§ GIVEN DATA
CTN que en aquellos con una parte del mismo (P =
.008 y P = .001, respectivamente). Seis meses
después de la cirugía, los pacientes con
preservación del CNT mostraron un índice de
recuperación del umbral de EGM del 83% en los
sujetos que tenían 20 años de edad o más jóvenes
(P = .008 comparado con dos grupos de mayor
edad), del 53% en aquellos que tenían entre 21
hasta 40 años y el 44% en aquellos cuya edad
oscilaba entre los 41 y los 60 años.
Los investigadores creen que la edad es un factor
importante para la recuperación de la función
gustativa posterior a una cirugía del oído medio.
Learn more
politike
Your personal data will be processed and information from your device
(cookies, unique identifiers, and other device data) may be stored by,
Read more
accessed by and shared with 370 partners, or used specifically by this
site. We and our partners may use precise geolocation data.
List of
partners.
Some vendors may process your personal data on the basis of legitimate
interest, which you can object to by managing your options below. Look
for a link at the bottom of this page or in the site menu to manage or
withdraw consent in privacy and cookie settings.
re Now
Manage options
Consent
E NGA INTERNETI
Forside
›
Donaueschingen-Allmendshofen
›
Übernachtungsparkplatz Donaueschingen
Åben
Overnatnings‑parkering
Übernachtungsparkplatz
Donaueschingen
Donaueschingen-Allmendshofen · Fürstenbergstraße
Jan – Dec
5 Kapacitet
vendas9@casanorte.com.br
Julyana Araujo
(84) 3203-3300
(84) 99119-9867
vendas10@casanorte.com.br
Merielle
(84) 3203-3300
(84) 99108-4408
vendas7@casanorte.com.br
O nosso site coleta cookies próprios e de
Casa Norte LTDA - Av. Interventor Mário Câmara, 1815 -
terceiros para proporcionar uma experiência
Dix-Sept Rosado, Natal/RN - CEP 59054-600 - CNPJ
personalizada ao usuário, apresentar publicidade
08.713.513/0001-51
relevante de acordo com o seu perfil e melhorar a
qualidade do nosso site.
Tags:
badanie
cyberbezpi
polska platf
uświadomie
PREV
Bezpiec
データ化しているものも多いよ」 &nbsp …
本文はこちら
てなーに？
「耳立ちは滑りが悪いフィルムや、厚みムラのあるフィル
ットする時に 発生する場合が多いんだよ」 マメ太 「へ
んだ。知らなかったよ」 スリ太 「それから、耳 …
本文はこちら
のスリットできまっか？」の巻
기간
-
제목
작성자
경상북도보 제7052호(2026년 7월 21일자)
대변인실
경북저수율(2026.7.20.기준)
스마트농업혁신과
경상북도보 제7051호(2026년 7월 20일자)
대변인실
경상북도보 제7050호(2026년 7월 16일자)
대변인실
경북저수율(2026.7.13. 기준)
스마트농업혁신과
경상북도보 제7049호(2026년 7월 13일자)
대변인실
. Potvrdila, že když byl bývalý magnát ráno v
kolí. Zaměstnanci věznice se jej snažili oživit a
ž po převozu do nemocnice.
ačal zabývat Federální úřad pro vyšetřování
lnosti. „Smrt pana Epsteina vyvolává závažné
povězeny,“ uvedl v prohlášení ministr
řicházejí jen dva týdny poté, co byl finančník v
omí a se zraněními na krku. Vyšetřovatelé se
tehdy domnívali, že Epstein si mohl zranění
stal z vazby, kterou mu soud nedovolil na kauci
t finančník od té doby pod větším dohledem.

§ DIRECTIONS FOR THIS TASK
Copy down the complete data exactly as supplied.

§ EXERCISE RESPONSE
CTN que en aquellos con una parte del mismo (P =
.008 y P = .001, respectivamente). Seis meses
después de la cirugía, los pacientes con
preservación del CNT mostraron un índice de
recuperación del umbral de EGM del 83% en los
sujetos que tenían 20 años de edad o más jóvenes
(P = .008 comparado con dos grupos de mayor
edad), del 53% en aquellos que tenían entre 21
hasta 40 años y el 44% en aquellos cuya edad
oscilaba entre los 41 y los 60 años.
Los investigadores creen que la edad es un factor
importante para la recuperación de la función
gustativa posterior a una cirugía del oído medio.
Learn more
politike
Your personal data will be processed and information from your device
(cookies, unique identifiers, and other device data) may be stored by,
Read more
accessed by and shared with 370 partners, or used specifically by this
site. We and our partners may use precise geolocation data.
List of
partners.
Some vendors may process your personal data on the basis of legitimate
interest, which you can object to by managing your options below. Look
for a link at the bottom of this page or in the site menu to manage or
withdraw consent in privacy and cookie settings.
re Now
Manage options
Consent
E NGA INTERNETI
Forside
›
Donaueschingen-Allmendshofen
›
Übernachtungsparkplatz Donaueschingen
Åben
Overnatnings‑parkering
Übernachtungsparkplatz
Donaueschingen
Donaueschingen-Allmendshofen · Fürstenbergstraße
Jan – Dec
5 Kapacitet
vendas9@casanorte.com.br
Julyana Araujo
(84) 3203-3300
(84) 99119-9867
vendas10@casanorte.com.br
Merielle
(84) 3203-3300
(84) 99108-4408
vendas7@casanorte.com.br
O nosso site coleta cookies próprios e de
Casa Norte LTDA - Av. Interventor Mário Câmara, 1815 -
terceiros para proporcionar uma experiência
Dix-Sept Rosado, Natal/RN - CEP 59054-600 - CNPJ
personalizada ao usuário, apresentar publicidade
08.713.513/0001-51
relevante de acordo com o seu perfil e melhorar a
qualidade do nosso site.
Tags:
badanie
cyberbezpi
polska platf
uświadomie
PREV
Bezpiec
データ化しているものも多いよ」 &nbsp …
本文はこちら
てなーに？
「耳立ちは滑りが悪いフィルムや、厚みムラのあるフィル
ットする時に 発生する場合が多いんだよ」 マメ太 「へ
んだ。知らなかったよ」 スリ太 「それから、耳 …
本文はこちら
のスリットできまっか？」の巻
기간
-
제목
작성자
경상북도보 제7052호(2026년 7월 21일자)
대변인실
경북저수율(2026.7.20.기준)
스마트농업혁신과
경상북도보 제7051호(2026년 7월 20일자)
대변인실
경상북도보 제7050호(2026년 7월 16일자)
대변인실
경북저수율(2026.7.13. 기준)
스마트농업혁신과
경상북도보 제7049호(2026년 7월 13일자)
대변인실
. Potvrdila, že když byl bývalý magnát ráno v
kolí. Zaměstnanci věznice se jej snažili oživit a
ž po převozu do nemocnice.
ačal zabývat Federální úřad pro vyšetřování
lnosti. „Smrt pana Epsteina vyvolává závažné
povězeny,“ uvedl v prohlášení ministr
řicházejí jen dva týdny poté, co byl finančník v
omí a se zraněními na krku. Vyšetřovatelé se
tehdy domnívali, že Epstein si mohl zranění
stal z vazby, kterou mu soud nedovolil na kauci
t finančník od té doby pod větším dohledem.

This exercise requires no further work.